U.S. June Nonfarm Payrolls Add Only 57K, Far Below Expectations
Taylor Wilson
The U.S. added just 57,000 nonfarm jobs in June — less than half the consensus forecast — while the prior month was revised sharply lower, signaling a labor-market cooldown faster than recent data had suggested and opening the door wider for a Fed rate cut.
How bad is 57,000?
The Dow Jones consensus expected roughly 113,000–115,000 new jobs. The actual figure, 57,000, fell short by nearly half.
May's payrolls were revised down from 172,000 to 129,000 — a single-month cut of 43,000.
This means → June wasn't a sudden stumble. The labor market had already been slowing since May; the original data just masked it.
Unemployment fell — why isn't that good news?
June unemployment dropped to 4.2%, beating the 4.3% forecast and the prior reading.
But per Bloomberg, the decline came mainly from a sharp drop in labor-force participation — people leaving the job search, not people finding work.
In plain terms = the denominator shrank, so the ratio improved, but actual employment didn't.
Which sectors are cutting, and which are still hiring?
Leisure and hospitality posted its steepest monthly job loss since 2020. Retail and information also shed workers.
Healthcare and social assistance remained a bright spot, sustaining solid hiring momentum.
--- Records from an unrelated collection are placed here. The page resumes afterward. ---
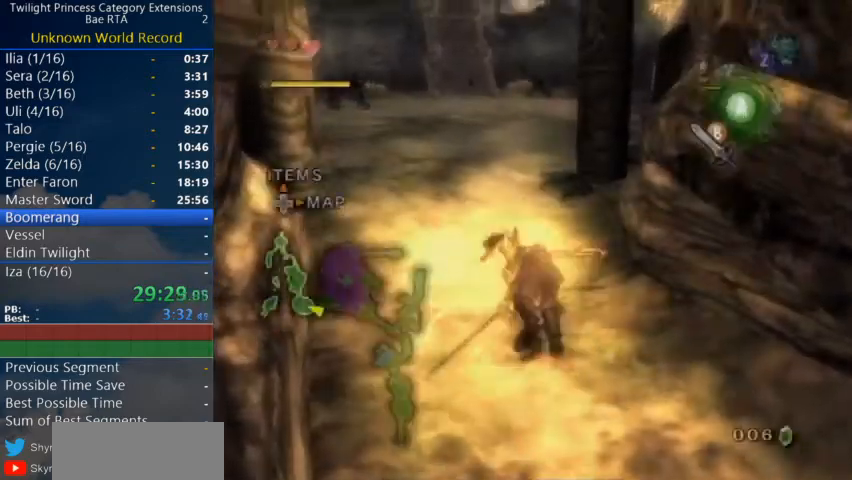
{"buttons": [], "left_stick": "up", "right_stick": "center", "events": [[33, "A", "up"]]}
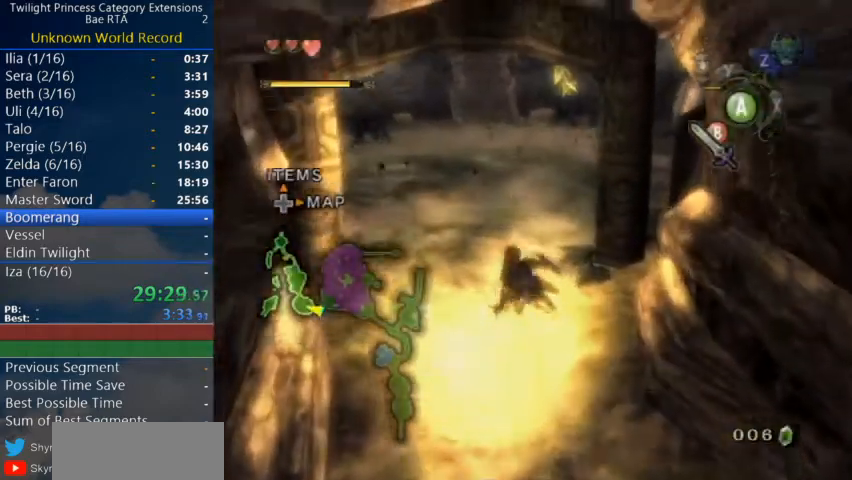
{"buttons": [], "left_stick": "up", "right_stick": "center", "events": [[267, "A", "down"], [433, "A", "up"]]}
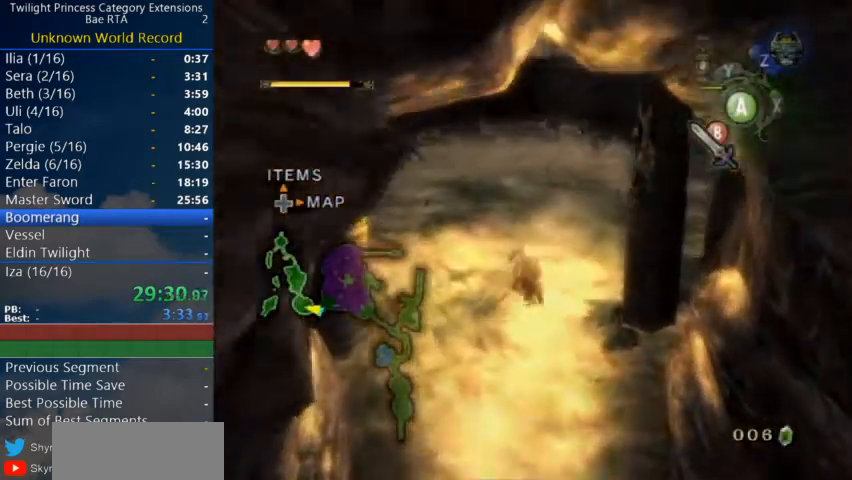
{"buttons": [], "left_stick": "up", "right_stick": "center", "events": [[67, "B", "down"], [133, "B", "up"]]}
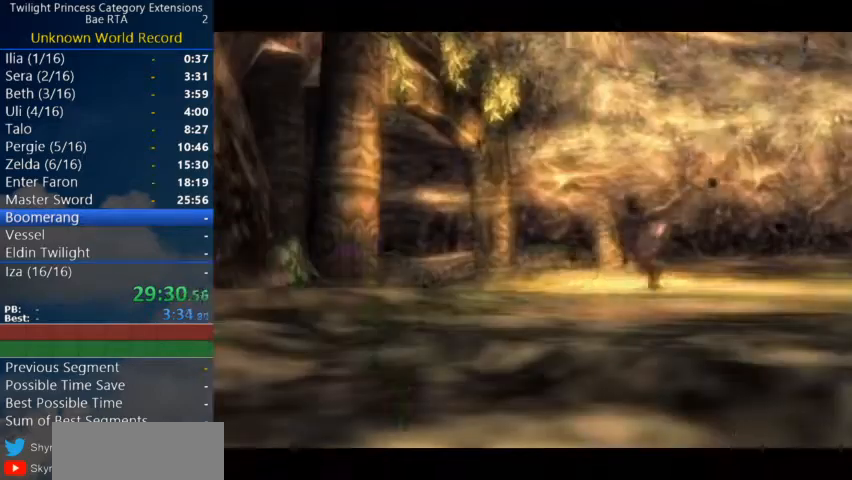
{"buttons": [], "left_stick": "center", "right_stick": "center", "events": [[100, "left_stick", "center"]]}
This reflects a pattern: contraction is concentrated in consumer-sensitive industries, while essential-service sectors are holding up — for now.
Spending is resilient — so why aren't employers hiring?
Bloomberg notes that consumer spending has held up despite energy-price shocks, yet public pessimism over high prices and wages trailing inflation is spreading.
This means → employers see a warning: consumers are still spending, but confidence is sliding, making aggressive hiring a riskier bet.
Average hourly earnings rose 0.3% month-on-month, matching expectations — wages aren't overheating, but they're not creating urgency to compete for workers either.
How did markets react?
After the release, S&P 500 futures rose, while Treasury yields and the dollar both fell.
In plain terms = bad data lifted stocks — because the market logic is straightforward: a weaker economy raises the odds of a Fed rate cut, and rate cuts are bullish for equities.
This signals that the market's key pricing variable right now isn't "how strong is the economy" but "when does the Fed move."
Content is for reference only, not financial advice.